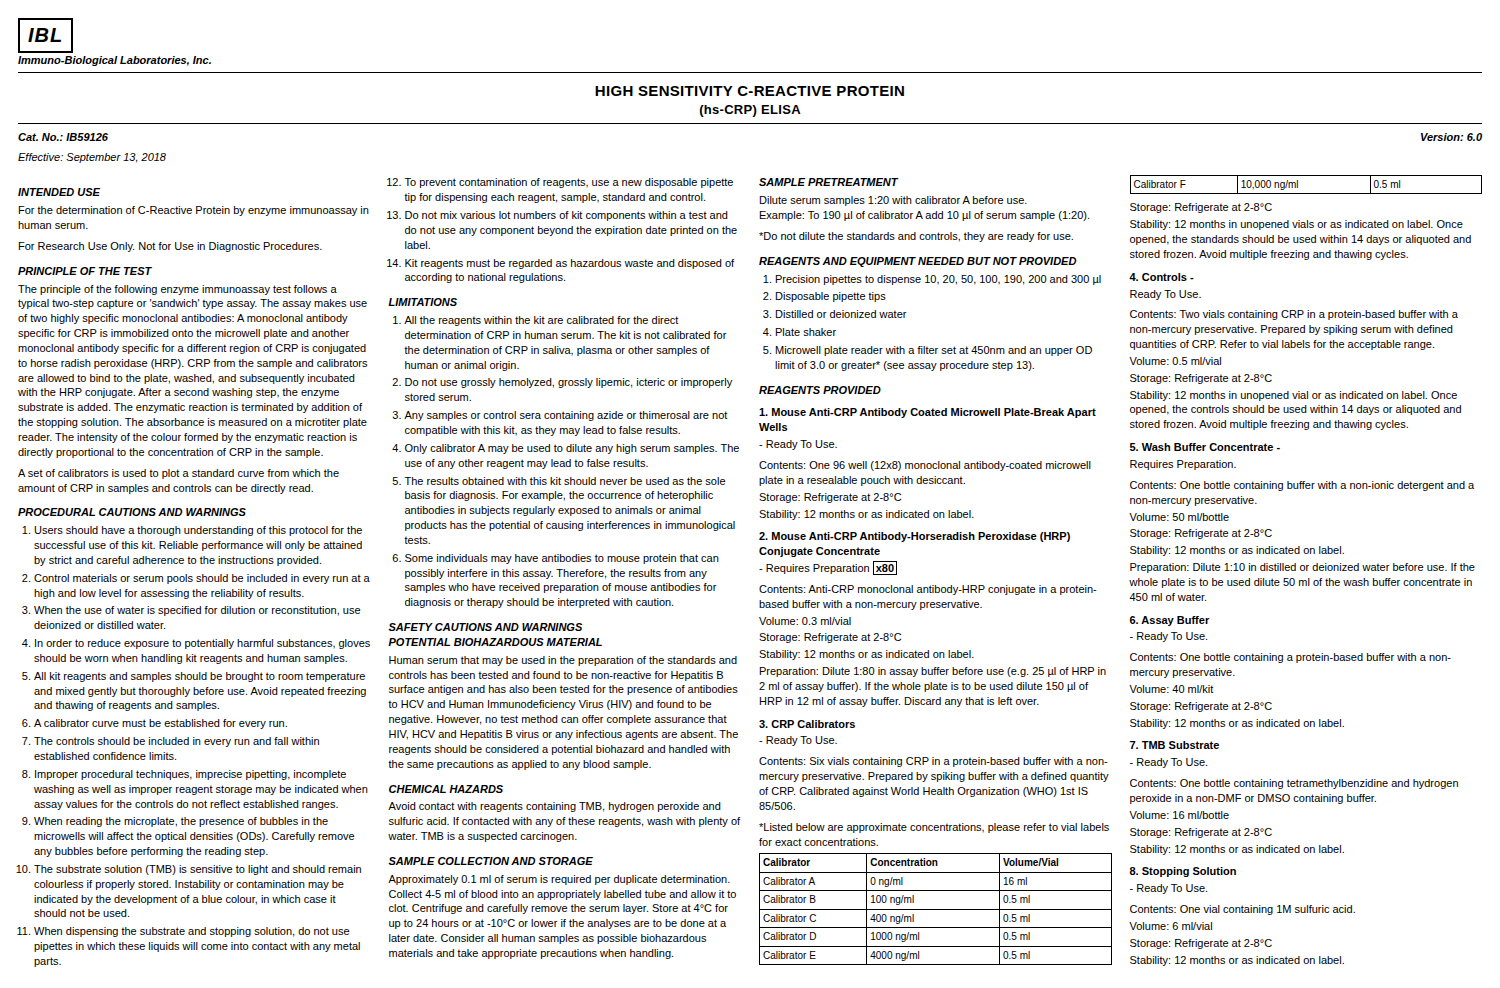IBL
Immuno-Biological Laboratories, Inc.
HIGH SENSITIVITY C-REACTIVE PROTEIN(hs-CRP) ELISA
Cat. No.: IB59126 Version: 6.0
Effective: September 13, 2018
Intended Use
For the determination of C-Reactive Protein by enzyme immunoassay in human serum.
For Research Use Only. Not for Use in Diagnostic Procedures.
Principle of the Test
The principle of the following enzyme immunoassay test follows a typical two-step capture or 'sandwich' type assay. The assay makes use of two highly specific monoclonal antibodies: A monoclonal antibody specific for CRP is immobilized onto the microwell plate and another monoclonal antibody specific for a different region of CRP is conjugated to horse radish peroxidase (HRP). CRP from the sample and calibrators are allowed to bind to the plate, washed, and subsequently incubated with the HRP conjugate. After a second washing step, the enzyme substrate is added. The enzymatic reaction is terminated by addition of the stopping solution. The absorbance is measured on a microtiter plate reader. The intensity of the colour formed by the enzymatic reaction is directly proportional to the concentration of CRP in the sample.
A set of calibrators is used to plot a standard curve from which the amount of CRP in samples and controls can be directly read.
Procedural Cautions and Warnings
Users should have a thorough understanding of this protocol for the successful use of this kit. Reliable performance will only be attained by strict and careful adherence to the instructions provided.
Control materials or serum pools should be included in every run at a high and low level for assessing the reliability of results.
When the use of water is specified for dilution or reconstitution, use deionized or distilled water.
In order to reduce exposure to potentially harmful substances, gloves should be worn when handling kit reagents and human samples.
All kit reagents and samples should be brought to room temperature and mixed gently but thoroughly before use. Avoid repeated freezing and thawing of reagents and samples.
A calibrator curve must be established for every run.
The controls should be included in every run and fall within established confidence limits.
Improper procedural techniques, imprecise pipetting, incomplete washing as well as improper reagent storage may be indicated when assay values for the controls do not reflect established ranges.
When reading the microplate, the presence of bubbles in the microwells will affect the optical densities (ODs). Carefully remove any bubbles before performing the reading step.
The substrate solution (TMB) is sensitive to light and should remain colourless if properly stored. Instability or contamination may be indicated by the development of a blue colour, in which case it should not be used.
When dispensing the substrate and stopping solution, do not use pipettes in which these liquids will come into contact with any metal parts.
To prevent contamination of reagents, use a new disposable pipette tip for dispensing each reagent, sample, standard and control.
Do not mix various lot numbers of kit components within a test and do not use any component beyond the expiration date printed on the label.
Kit reagents must be regarded as hazardous waste and disposed of according to national regulations.
Limitations
All the reagents within the kit are calibrated for the direct determination of CRP in human serum. The kit is not calibrated for the determination of CRP in saliva, plasma or other samples of human or animal origin.
Do not use grossly hemolyzed, grossly lipemic, icteric or improperly stored serum.
Any samples or control sera containing azide or thimerosal are not compatible with this kit, as they may lead to false results.
Only calibrator A may be used to dilute any high serum samples. The use of any other reagent may lead to false results.
The results obtained with this kit should never be used as the sole basis for diagnosis. For example, the occurrence of heterophilic antibodies in subjects regularly exposed to animals or animal products has the potential of causing interferences in immunological tests.
Some individuals may have antibodies to mouse protein that can possibly interfere in this assay. Therefore, the results from any samples who have received preparation of mouse antibodies for diagnosis or therapy should be interpreted with caution.
Safety Cautions and Warnings
Potential Biohazardous Material
Human serum that may be used in the preparation of the standards and controls has been tested and found to be non-reactive for Hepatitis B surface antigen and has also been tested for the presence of antibodies to HCV and Human Immunodeficiency Virus (HIV) and found to be negative. However, no test method can offer complete assurance that HIV, HCV and Hepatitis B virus or any infectious agents are absent. The reagents should be considered a potential biohazard and handled with the same precautions as applied to any blood sample.
Chemical Hazards
Avoid contact with reagents containing TMB, hydrogen peroxide and sulfuric acid. If contacted with any of these reagents, wash with plenty of water. TMB is a suspected carcinogen.
Sample Collection and Storage
Approximately 0.1 ml of serum is required per duplicate determination. Collect 4-5 ml of blood into an appropriately labelled tube and allow it to clot. Centrifuge and carefully remove the serum layer. Store at 4°C for up to 24 hours or at -10°C or lower if the analyses are to be done at a later date. Consider all human samples as possible biohazardous materials and take appropriate precautions when handling.
Sample Pretreatment
Dilute serum samples 1:20 with calibrator A before use.
Example: To 190 µl of calibrator A add 10 µl of serum sample (1:20).
*Do not dilute the standards and controls, they are ready for use.
Reagents and Equipment Needed but not Provided
Precision pipettes to dispense 10, 20, 50, 100, 190, 200 and 300 µl
Disposable pipette tips
Distilled or deionized water
Plate shaker
Microwell plate reader with a filter set at 450nm and an upper OD limit of 3.0 or greater* (see assay procedure step 13).
Reagents Provided
1. Mouse Anti-CRP Antibody Coated Microwell Plate-Break Apart Wells
- Ready To Use.
Contents: One 96 well (12x8) monoclonal antibody-coated microwell plate in a resealable pouch with desiccant.
Storage: Refrigerate at 2-8°C
Stability: 12 months or as indicated on label.
2. Mouse Anti-CRP Antibody-Horseradish Peroxidase (HRP) Conjugate Concentrate
- Requires Preparation x80
Contents: Anti-CRP monoclonal antibody-HRP conjugate in a protein-based buffer with a non-mercury preservative.
Volume: 0.3 ml/vial
Storage: Refrigerate at 2-8°C
Stability: 12 months or as indicated on label.
Preparation: Dilute 1:80 in assay buffer before use (e.g. 25 µl of HRP in 2 ml of assay buffer). If the whole plate is to be used dilute 150 µl of HRP in 12 ml of assay buffer. Discard any that is left over.
3. CRP Calibrators
- Ready To Use.
Contents: Six vials containing CRP in a protein-based buffer with a non-mercury preservative. Prepared by spiking buffer with a defined quantity of CRP. Calibrated against World Health Organization (WHO) 1st IS 85/506.
*Listed below are approximate concentrations, please refer to vial labels for exact concentrations.
| Calibrator | Concentration | Volume/Vial |
| --- | --- | --- |
| Calibrator A | 0 ng/ml | 16 ml |
| Calibrator B | 100 ng/ml | 0.5 ml |
| Calibrator C | 400 ng/ml | 0.5 ml |
| Calibrator D | 1000 ng/ml | 0.5 ml |
| Calibrator E | 4000 ng/ml | 0.5 ml |
| Calibrator F | 10,000 ng/ml | 0.5 ml |
Storage: Refrigerate at 2-8°C
Stability: 12 months in unopened vials or as indicated on label. Once opened, the standards should be used within 14 days or aliquoted and stored frozen. Avoid multiple freezing and thawing cycles.
4. Controls -
Ready To Use.
Contents: Two vials containing CRP in a protein-based buffer with a non-mercury preservative. Prepared by spiking serum with defined quantities of CRP. Refer to vial labels for the acceptable range.
Volume: 0.5 ml/vial
Storage: Refrigerate at 2-8°C
Stability: 12 months in unopened vial or as indicated on label. Once opened, the controls should be used within 14 days or aliquoted and stored frozen. Avoid multiple freezing and thawing cycles.
5. Wash Buffer Concentrate -
Requires Preparation.
Contents: One bottle containing buffer with a non-ionic detergent and a non-mercury preservative.
Volume: 50 ml/bottle
Storage: Refrigerate at 2-8°C
Stability: 12 months or as indicated on label.
Preparation: Dilute 1:10 in distilled or deionized water before use. If the whole plate is to be used dilute 50 ml of the wash buffer concentrate in 450 ml of water.
6. Assay Buffer
- Ready To Use.
Contents: One bottle containing a protein-based buffer with a non-mercury preservative.
Volume: 40 ml/kit
Storage: Refrigerate at 2-8°C
Stability: 12 months or as indicated on label.
7. TMB Substrate
- Ready To Use.
Contents: One bottle containing tetramethylbenzidine and hydrogen peroxide in a non-DMF or DMSO containing buffer.
Volume: 16 ml/bottle
Storage: Refrigerate at 2-8°C
Stability: 12 months or as indicated on label.
8. Stopping Solution
- Ready To Use.
Contents: One vial containing 1M sulfuric acid.
Volume: 6 ml/vial
Storage: Refrigerate at 2-8°C
Stability: 12 months or as indicated on label.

= = = = = = =

## Task brief
Exactly as written, please give again the lines from the beginning of the listing through the line containing "Control materials or", inclusive, without any pictures.

## Task result
IBL
Immuno-Biological Laboratories, Inc.
HIGH SENSITIVITY C-REACTIVE PROTEIN(hs-CRP) ELISA
Cat. No.: IB59126 Version: 6.0
Effective: September 13, 2018
Intended Use
For the determination of C-Reactive Protein by enzyme immunoassay in human serum.
For Research Use Only. Not for Use in Diagnostic Procedures.
Principle of the Test
The principle of the following enzyme immunoassay test follows a typical two-step capture or 'sandwich' type assay. The assay makes use of two highly specific monoclonal antibodies: A monoclonal antibody specific for CRP is immobilized onto the microwell plate and another monoclonal antibody specific for a different region of CRP is conjugated to horse radish peroxidase (HRP). CRP from the sample and calibrators are allowed to bind to the plate, washed, and subsequently incubated with the HRP conjugate. After a second washing step, the enzyme substrate is added. The enzymatic reaction is terminated by addition of the stopping solution. The absorbance is measured on a microtiter plate reader. The intensity of the colour formed by the enzymatic reaction is directly proportional to the concentration of CRP in the sample.
A set of calibrators is used to plot a standard curve from which the amount of CRP in samples and controls can be directly read.
Procedural Cautions and Warnings
Users should have a thorough understanding of this protocol for the successful use of this kit. Reliable performance will only be attained by strict and careful adherence to the instructions provided.
Control materials or serum pools should be included in every run at a high and low level for assessing the reliability of results.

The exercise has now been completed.